TALLAHASSEE, Fla. — Today, DNA testing results in the case of James Duckett failed to produce a conclusive result. Despite this, the State of Florida has filed a request to lift the stay of execution that the Florida Supreme Court issued yesterday.
This outcome alone should stop Mr. Duckett’s Tuesday execution for the 1986 murder of Teresa McAbee. Without further testing, the State cannot assure the public that they are executing the right man.
The Deputy Director of Forensic Science at the Florida Department of Law Enforcement (FDLE) asserted that additional expert evaluation of the male-specific DNA data derived from the sample may still be possible, meaning scientific inquiry is not yet complete. As Mr. Duckett’s most recent pleading notes, FDLE recommended further testing at the very lab Mr. Duckett initially requested three weeks ago.
Instead of honoring their own crime lab’s request, the State is asking to move forward with the execution as scheduled.
Mr. Duckett’s conviction was based on entirely circumstantial evidence, including testimony that has since been recanted and forensic analysis that has been discredited. Mr. Duckett has maintained his innocence for nearly 40 years. No physical evidence ever conclusively proved his guilt. The state’s case depended heavily on a single pregnant teenage witness who later said her testimony was false and the product of pressure from investigators, who threatened to take away her child if she refused to cooperate. It also relied on microscopic hair comparison evidence that federal authorities later found to be scientifically unsound and overstated in court, and a non-unanimous jury vote.

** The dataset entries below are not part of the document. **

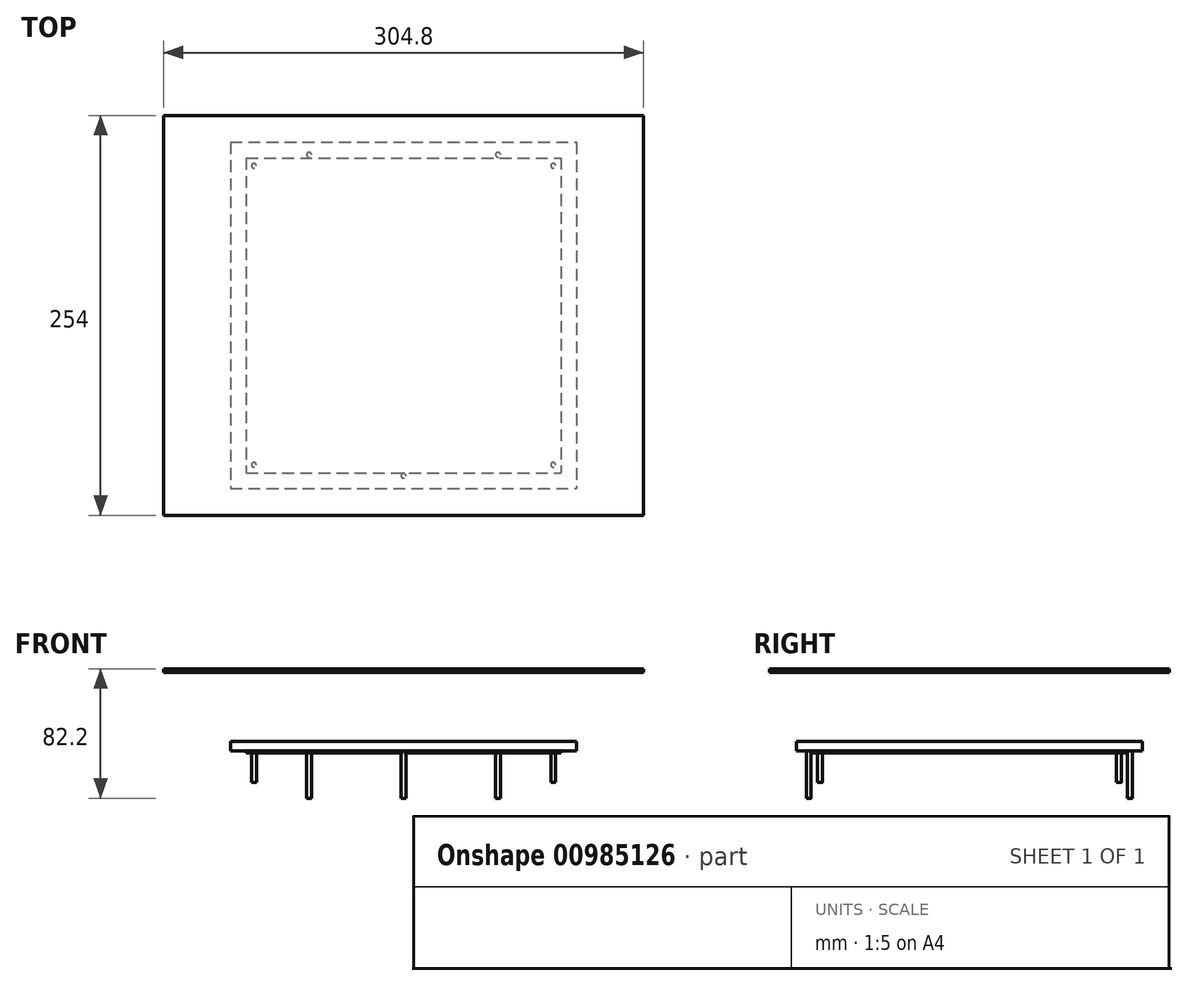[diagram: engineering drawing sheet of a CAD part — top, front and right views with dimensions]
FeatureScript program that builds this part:
annotation { "Feature Type Name" : "Feature", "Feature Type Description" : "" }
export const myFeature = defineFeature(function(context is Context, id is Id, definition is map)
    precondition{}
    {
        {
            var Q0;
            Q0=qCreatedBy(makeId("Top.planeOp"),FACE);
            var sketch = newSketch(context, id + "F0", { "sketchPlane" : qUnion([Q0])});
            skLineSegment(sketch, "E0.bottom", {"start": v(-110, 110) * mm, "end": v(110, 110) * mm});
            skLineSegment(sketch, "E0.top", {"start": v(-110, -110) * mm, "end": v(110, -110) * mm});
            skLineSegment(sketch, "E0.left", {"start": v(-110, 110) * mm, "end": v(-110, -110) * mm});
            skLineSegment(sketch, "E0.right", {"start": v(110, 110) * mm, "end": v(110, -110) * mm});
            skPoint(sketch, "E0.middle", {"position": v(0, 0) * mm});
            skLineSegment(sketch, "E1.bottom", {"start": v(-95, 95) * mm, "end": v(95, 95) * mm, "construction": true});
            skLineSegment(sketch, "E1.top", {"start": v(-95, -95) * mm, "end": v(95, -95) * mm, "construction": true});
            skLineSegment(sketch, "E1.left", {"start": v(-95, 95) * mm, "end": v(-95, -95) * mm, "construction": true});
            skLineSegment(sketch, "E1.right", {"start": v(95, 95) * mm, "end": v(95, -95) * mm, "construction": true});
            skLineSegment(sketch, "E2.bottom", {"start": v(-100, 100) * mm, "end": v(100, 100) * mm});
            skLineSegment(sketch, "E2.top", {"start": v(-100, -100) * mm, "end": v(100, -100) * mm});
            skLineSegment(sketch, "E2.left", {"start": v(-100, 100) * mm, "end": v(-100, -100) * mm});
            skLineSegment(sketch, "E2.right", {"start": v(100, 100) * mm, "end": v(100, -100) * mm});
            skLineSegment(sketch, "E3", {"start": v(-60, 110) * mm, "end": v(-60, -110) * mm, "construction": true});
            skLineSegment(sketch, "E4", {"start": v(60, 110) * mm, "end": v(60, -110) * mm, "construction": true});
            skLineSegment(sketch, "E5", {"start": v(0, 110) * mm, "end": v(0, -110) * mm, "construction": true});
            skLineSegment(sketch, "E6", {"start": v(-110, -102) * mm, "end": v(110, -102) * mm, "construction": true});
            skLineSegment(sketch, "E7", {"start": v(-110, 102) * mm, "end": v(110, 102) * mm, "construction": true});
            skCircle(sketch, "E8", {"center": v(-60, 102) * mm, "radius": 1.5 * mm});
            skCircle(sketch, "E9", {"center": v(60, 102) * mm, "radius": 1.5 * mm});
            skCircle(sketch, "E10", {"center": v(0, -102) * mm, "radius": 1.5 * mm});
            skCircle(sketch, "E11", {"center": v(-95, -95) * mm, "radius": 1.5 * mm});
            skCircle(sketch, "E12", {"center": v(95, -95) * mm, "radius": 1.5 * mm});
            skCircle(sketch, "E13", {"center": v(95, 95) * mm, "radius": 1.5 * mm});
            skCircle(sketch, "E14", {"center": v(-95, 95) * mm, "radius": 1.5 * mm});
            skLineSegment(sketch, "E15.bottom", {"start": v(-100, -100) * mm, "end": v(-60, -100) * mm, "construction": true});
            skLineSegment(sketch, "E15.top", {"start": v(-100, -60) * mm, "end": v(-60, -60) * mm, "construction": true});
            skLineSegment(sketch, "E15.left", {"start": v(-100, -100) * mm, "end": v(-100, -60) * mm, "construction": true});
            skLineSegment(sketch, "E15.right", {"start": v(-60, -100) * mm, "end": v(-60, -60) * mm, "construction": true});
            skLineSegment(sketch, "E16.bottom", {"start": v(100, -100) * mm, "end": v(60, -100) * mm, "construction": true});
            skLineSegment(sketch, "E16.top", {"start": v(100, -60) * mm, "end": v(60, -60) * mm, "construction": true});
            skLineSegment(sketch, "E16.left", {"start": v(100, -100) * mm, "end": v(100, -60) * mm, "construction": true});
            skLineSegment(sketch, "E16.right", {"start": v(60, -100) * mm, "end": v(60, -60) * mm, "construction": true});
            skLineSegment(sketch, "E17.bottom", {"start": v(-100, 100) * mm, "end": v(-60, 100) * mm, "construction": true});
            skLineSegment(sketch, "E17.top", {"start": v(-100, 60) * mm, "end": v(-60, 60) * mm, "construction": true});
            skLineSegment(sketch, "E17.left", {"start": v(-100, 100) * mm, "end": v(-100, 60) * mm, "construction": true});
            skLineSegment(sketch, "E17.right", {"start": v(-60, 100) * mm, "end": v(-60, 60) * mm, "construction": true});
            skLineSegment(sketch, "E18.bottom", {"start": v(100, 100) * mm, "end": v(60, 100) * mm, "construction": true});
            skLineSegment(sketch, "E18.top", {"start": v(100, 60) * mm, "end": v(60, 60) * mm, "construction": true});
            skLineSegment(sketch, "E18.left", {"start": v(100, 100) * mm, "end": v(100, 60) * mm, "construction": true});
            skLineSegment(sketch, "E18.right", {"start": v(60, 100) * mm, "end": v(60, 60) * mm, "construction": true});
            skLineSegment(sketch, "E19", {"start": v(-60, 60) * mm, "end": v(60, 60) * mm, "construction": true});
            skLineSegment(sketch, "E20", {"start": v(-60, -60) * mm, "end": v(60, -60) * mm, "construction": true});
            skSolve(sketch);
        }
        {
            var Q0;
            Q0=qSketchRegion(id+"F0",true);
            var Q1;
            Q1=makeQuery(id+"F0.imprint","IMPRINT",FACE,{"disambiguationData":[TD([[makeQuery(id+"F0.imprint","IMPRINT",EDGE,{"derivedFrom":sQuery(id+"F0.wireOp",EDGE,"E2.bottom")}),-1.0]])]});
            var Q2;
            Q2=makeQuery(id+"F0.imprint","IMPRINT",FACE,{"disambiguationData":[TD([[makeQuery(id+"F0.imprint","IMPRINT",EDGE,{"derivedFrom":sQuery(id+"F0.wireOp",EDGE,"E14")}),1.0]])]});
            var Q3;
            Q3=makeQuery(id+"F0.imprint","IMPRINT",FACE,{"disambiguationData":[TD([[makeQuery(id+"F0.imprint","IMPRINT",EDGE,{"derivedFrom":sQuery(id+"F0.wireOp",EDGE,"E8")}),1.0]])]});
            var Q4;
            Q4=makeQuery(id+"F0.imprint","IMPRINT",FACE,{"disambiguationData":[TD([[makeQuery(id+"F0.imprint","IMPRINT",EDGE,{"derivedFrom":sQuery(id+"F0.wireOp",EDGE,"E9")}),1.0]])]});
            var Q5;
            Q5=makeQuery(id+"F0.imprint","IMPRINT",FACE,{"disambiguationData":[TD([[makeQuery(id+"F0.imprint","IMPRINT",EDGE,{"derivedFrom":sQuery(id+"F0.wireOp",EDGE,"E13")}),1.0]])]});
            var Q6;
            Q6=makeQuery(id+"F0.imprint","IMPRINT",FACE,{"disambiguationData":[TD([[makeQuery(id+"F0.imprint","IMPRINT",EDGE,{"derivedFrom":sQuery(id+"F0.wireOp",EDGE,"E11")}),1.0]])]});
            var Q7;
            Q7=makeQuery(id+"F0.imprint","IMPRINT",FACE,{"disambiguationData":[TD([[makeQuery(id+"F0.imprint","IMPRINT",EDGE,{"derivedFrom":sQuery(id+"F0.wireOp",EDGE,"E10")}),1.0]])]});
            var Q8;
            Q8=makeQuery(id+"F0.imprint","IMPRINT",FACE,{"disambiguationData":[TD([[makeQuery(id+"F0.imprint","IMPRINT",EDGE,{"derivedFrom":sQuery(id+"F0.wireOp",EDGE,"E12")}),1.0]])]});
            extrude(context, id + "F1", {"entities" : qUnion([Q0, Q1, Q2, Q3, Q4, Q5, Q6, Q7, Q8]), "depth" : 6 * mm, "offsetDistance" : 25 * mm});
        }
        {
            var Q0;
            Q0=makeQuery(id+"F0.imprint","IMPRINT",FACE,{"disambiguationData":[TD([[makeQuery(id+"F0.imprint","IMPRINT",EDGE,{"derivedFrom":sQuery(id+"F0.wireOp",EDGE,"E2.bottom")}),-1.0]])]});
            extrude(context, id + "F2", {"entities" : qUnion([Q0]), "operationType" : NewBodyOperationType.ADD, "oppositeDirection" : true, "depth" : 1.4 * mm, "offsetDistance" : 25 * mm});
        }
        {
            var Q0;
            Q0=makeQuery(id+"F0.imprint","IMPRINT",FACE,{"disambiguationData":[TD([[makeQuery(id+"F0.imprint","IMPRINT",EDGE,{"derivedFrom":sQuery(id+"F0.wireOp",EDGE,"E11")}),1.0]])]});
            var Q1;
            Q1=makeQuery(id+"F0.imprint","IMPRINT",FACE,{"disambiguationData":[TD([[makeQuery(id+"F0.imprint","IMPRINT",EDGE,{"derivedFrom":sQuery(id+"F0.wireOp",EDGE,"E12")}),1.0]])]});
            var Q2;
            Q2=makeQuery(id+"F0.imprint","IMPRINT",FACE,{"disambiguationData":[TD([[makeQuery(id+"F0.imprint","IMPRINT",EDGE,{"derivedFrom":sQuery(id+"F0.wireOp",EDGE,"E14")}),1.0]])]});
            var Q3;
            Q3=makeQuery(id+"F0.imprint","IMPRINT",FACE,{"disambiguationData":[TD([[makeQuery(id+"F0.imprint","IMPRINT",EDGE,{"derivedFrom":sQuery(id+"F0.wireOp",EDGE,"E13")}),1.0]])]});
            extrude(context, id + "F3", {"entities" : qUnion([Q0, Q1, Q2, Q3]), "operationType" : NewBodyOperationType.ADD, "oppositeDirection" : true, "depth" : 20 * mm, "offsetDistance" : 25 * mm});
        }
        {
            var Q0;
            Q0=makeQuery(id+"F0.imprint","IMPRINT",FACE,{"disambiguationData":[TD([[makeQuery(id+"F0.imprint","IMPRINT",EDGE,{"derivedFrom":sQuery(id+"F0.wireOp",EDGE,"E10")}),1.0]])]});
            var Q1;
            Q1=makeQuery(id+"F0.imprint","IMPRINT",FACE,{"disambiguationData":[TD([[makeQuery(id+"F0.imprint","IMPRINT",EDGE,{"derivedFrom":sQuery(id+"F0.wireOp",EDGE,"E8")}),1.0]])]});
            var Q2;
            Q2=makeQuery(id+"F0.imprint","IMPRINT",FACE,{"disambiguationData":[TD([[makeQuery(id+"F0.imprint","IMPRINT",EDGE,{"derivedFrom":sQuery(id+"F0.wireOp",EDGE,"E9")}),1.0]])]});
            extrude(context, id + "F4", {"entities" : qUnion([Q0, Q1, Q2]), "operationType" : NewBodyOperationType.ADD, "oppositeDirection" : true, "depth" : 30 * mm, "offsetDistance" : 25 * mm});
        }
        {
            var Q0;
            Q0=makeQuery(id+"F1.opExtrude","CAP_FACE",FACE,{"disambiguationData":[OSD([sQuery(id+"F0.wireOp",EDGE,"E0.bottom"),sQuery(id+"F0.wireOp",EDGE,"E0.top"),sQuery(id+"F0.wireOp",EDGE,"E0.left"),sQuery(id+"F0.wireOp",EDGE,"E0.right")])],"isStart":false});
            var sketch = newSketch(context, id + "F5", { "sketchPlane" : qUnion([Q0])});
            skPoint(sketch, "E21.0", {"position": v(0, 0) * mm});
            skPoint(sketch, "E22.0", {"position": v(-60, -60) * mm});
            skPoint(sketch, "E22.1", {"position": v(-60, 60) * mm});
            skPoint(sketch, "E22.2", {"position": v(60, 60) * mm});
            skPoint(sketch, "E22.3", {"position": v(60, -60) * mm});
            skSolve(sketch);
        }
        {
            var Q0;
            Q0=qCreatedBy(makeId("Top.planeOp"),FACE);
            cPlane(context, id + "F6", {"entities" : qUnion([Q0]), "cplaneType" : CPlaneType.OFFSET, "offset" : 50 * mm, "width" : 150 * mm, "height" : 150 * mm});
        }
        {
            var Q0;
            Q0=qCreatedBy(id+"F6.planeOp",FACE);
            var sketch = newSketch(context, id + "F7", { "sketchPlane" : qUnion([Q0])});
            skLineSegment(sketch, "E23.bottom", {"start": v(-152.4, 127) * mm, "end": v(152.4, 127) * mm});
            skLineSegment(sketch, "E23.top", {"start": v(-152.4, -127) * mm, "end": v(152.4, -127) * mm});
            skLineSegment(sketch, "E23.left", {"start": v(-152.4, 127) * mm, "end": v(-152.4, -127) * mm});
            skLineSegment(sketch, "E23.right", {"start": v(152.4, 127) * mm, "end": v(152.4, -127) * mm});
            skPoint(sketch, "E23.middle", {"position": v(0, 0) * mm});
            skSolve(sketch);
        }
        {
            var Q0;
            Q0=makeQuery(id+"F7.imprint","IMPRINT",FACE,{"disambiguationData":[TD([[makeQuery(id+"F7.imprint","IMPRINT",EDGE,{"derivedFrom":sQuery(id+"F7.wireOp",EDGE,"E23.bottom")}),-1.0]])]});
            var Q1;
            Q1=makeQuery(id+"F7.imprint","IMPRINT",FACE,{"disambiguationData":[TD([[makeQuery(id+"F7.imprint","IMPRINT",EDGE,{"derivedFrom":makeQuery(id+"F1.opExtrude","CAP_EDGE",EDGE,{"disambiguationData":[OSD([sQuery(id+"F0.wireOp",EDGE,"E0.bottom")])],"isStart":false})}),-1.0]])]});
            extrude(context, id + "F8", {"entities" : qUnion([Q0, Q1]), "operationType" : NewBodyOperationType.ADD, "depth" : 2.2 * mm, "offsetDistance" : 25 * mm});
        }
    });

“This case has never rested on strong or reliable evidence,” said Grace Hanna, Executive Director of Floridians for Alternatives to the Death Penalty. “One inconclusive result does not erase the systemic failures that led to this conviction, nor does it justify the continued use of capital punishment in a state that has more death row exonerees than any other.”
“This is exactly why no one piece of evidence should be treated as a final answer in a death penalty case,” Hanna added. “The death penalty is irreversible. There is no reason to prevent further testing that could provide finality in this case, particularly given Florida’s distinction as the state with more death row exonerees than any other.”
For decades, Mr. Duckett faced an impossible choice. In 2003, he was granted DNA testing on this same swab collected from the victim’s underwear. But every expert involved agreed that the technology available at that time would likely consume the entire sample — and might not even produce a usable DNA profile. If that happened, any future opportunity to prove his innocence would be lost forever.
Faced with that risk, Mr. Duckett and his legal team made the decision to wait for science to advance to a point where testing could be conducted without destroying the only evidence that might exonerate him. When the Governor signed his death warrant less than 30 days ago, they were forced to move forward with testing. An execution without absolute certainty of guilt, especially in a state with the highest number of wrongful convictions, should never be permitted.
Floridians for Alternatives to the Death Penalty calls for Governor DeSantis to withdraw the execution warrant for James Duckett and allow for a thorough reexamination of this case.